Assembling TSS annotations#
MIRA allows users to flexibly re-define the TSS locations of genes for RP modeling. Whether you want to compile annotations for a different sequence version or a new organism, you can follow these instructions to produce a non-redundant annotation of genes’ canonical transcription start sites.
First, go the UCSC table browser, and fill in the dataset selection form. Blue indicates where you must change the fields for your annotation, Red shows which fields must be set.

The “knownCanonical” table contains the canonical TSS and splice variants for each gene. Click get output to continue.
On the next page, scroll down to the Linked Tables box, and check the kgXref and knownGene tables. Click allow selection from checked tables. Scroll back up to the top.
Now, check the following fields to join the gene symbol and exon data to the knownCanonical table:

Again, hit get output (in the top box), and this will download the annotation. Now, there is a little bit of data cleaning to do.
First, load the data that was just downloaded:
[1]:
import pandas as pd
[2]:
tss_data = pd.read_csv('~/Downloads/mm10_refseq_exon (1).tsv', sep = '\t')
This data contains the canonical splice variants for each gene, and contains mostly unique records in terms of gene symbols.
Now clean up the column names, and drop the remaining duplicates on the geneSymbol field:
[3]:
tss_data.columns = tss_data.columns.str.split('.').str.get(-1)
tss_data['geneSymbol'] = tss_data.geneSymbol.str.upper()
tss_data = tss_data.drop_duplicates(subset='geneSymbol')
This data is most useful for other programs (pygenometracks, bedtools, etc.) in bed12 format, so we have to do a little munging. The code below converts the absolute coordinates of the exonStarts and exonEnds columns to relative coordinates based on the TSS of the gene:
[4]:
def get_block_sizes(row):
if row.exonCount <= 1:
return str(int(row.exonEnds) - int(row.exonStarts))
else:
return ','.join(map(
lambda x : str(int(x[1]) - int(x[0])),
zip(row['exonStarts'].split(','), row['exonEnds'].split(','))
))
def relative_start_pos(row):
starts = map(str, row['exonStarts'].split(','))
return ','.join(map(
lambda exon_start : str(int(exon_start) - int(row['txStart'])),
starts
))
tss_data['exonEnds'] = tss_data.exonEnds.str.strip(',')
tss_data['exonStarts'] = tss_data.exonStarts.str.strip(',')
tss_data['blockSizes'] = tss_data.apply(get_block_sizes, axis = 1)

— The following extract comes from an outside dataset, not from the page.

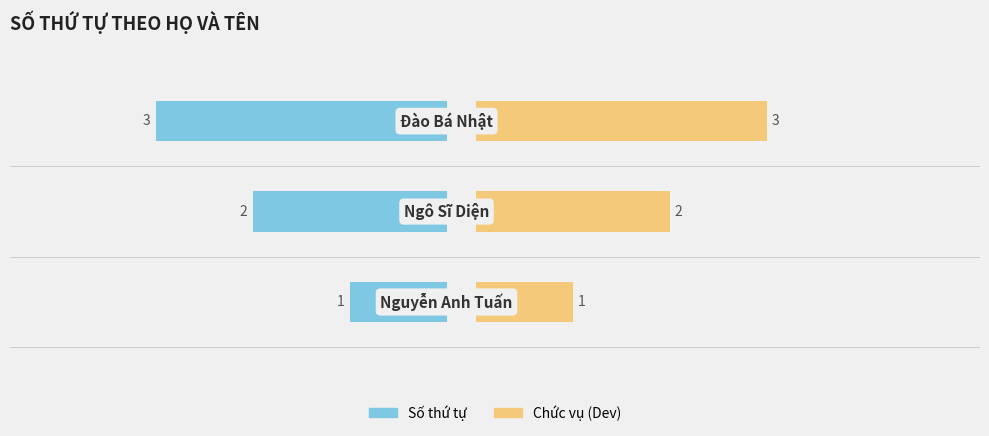

Reading left to right, what are all the values shown in this chart?

Số thứ tự: -1.0	-2.0	-3.0
Chức vụ (Dev): 1.0	2.0	3.0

tss_data['blockStarts'] = tss_data.apply(relative_start_pos,
axis = 1)
Add some fake columns to make a valid bed12 file:
[5]:
tss_data['score'] = 0
tss_data['thickStart'] = 0
tss_data['thickEnd'] = 0
tss_data['itemRGB'] = 0
And finally, write to disk as a tsv:
[6]:
relevant_cols = ['chrom','txStart','txEnd','geneSymbol','score','strand',
'thickStart','thickEnd','itemRGB','exonCount','blockSizes','blockStarts'] # bed12 column order
tss_data = tss_data.sort_values(['chrom','txStart']) # sort by chrom, start position \
tss_data = tss_data.reset_index()[relevant_cols] # extract ordered columns
tss_data.to_csv('data/tss_data.bed', # save name
header=['#' + x for x in relevant_cols], # add a "#" before each column name so they are ignored by other programs
index=None, # don't write the index
sep = '\t') # make it a .tsv!
[1]:
!head -n3 data/tss_data.bed
#chrom #txStart #txEnd #geneSymbol #score #strand #thickStart #thickEnd #itemRGB #exonCount #blockSizes #blockStarts
chr1 3073252 3074322 4933401J01RIK 0 + 0 0 0 1 1070 0
chr1 3102015 3102125 GM26206 0 + 0 0 0 1 110 0
Depending on your data source, you may need to change some column names, but following these steps will yield a non-redundant dataset of gene TSS and exon locations that are useful for MIRA and many other programs.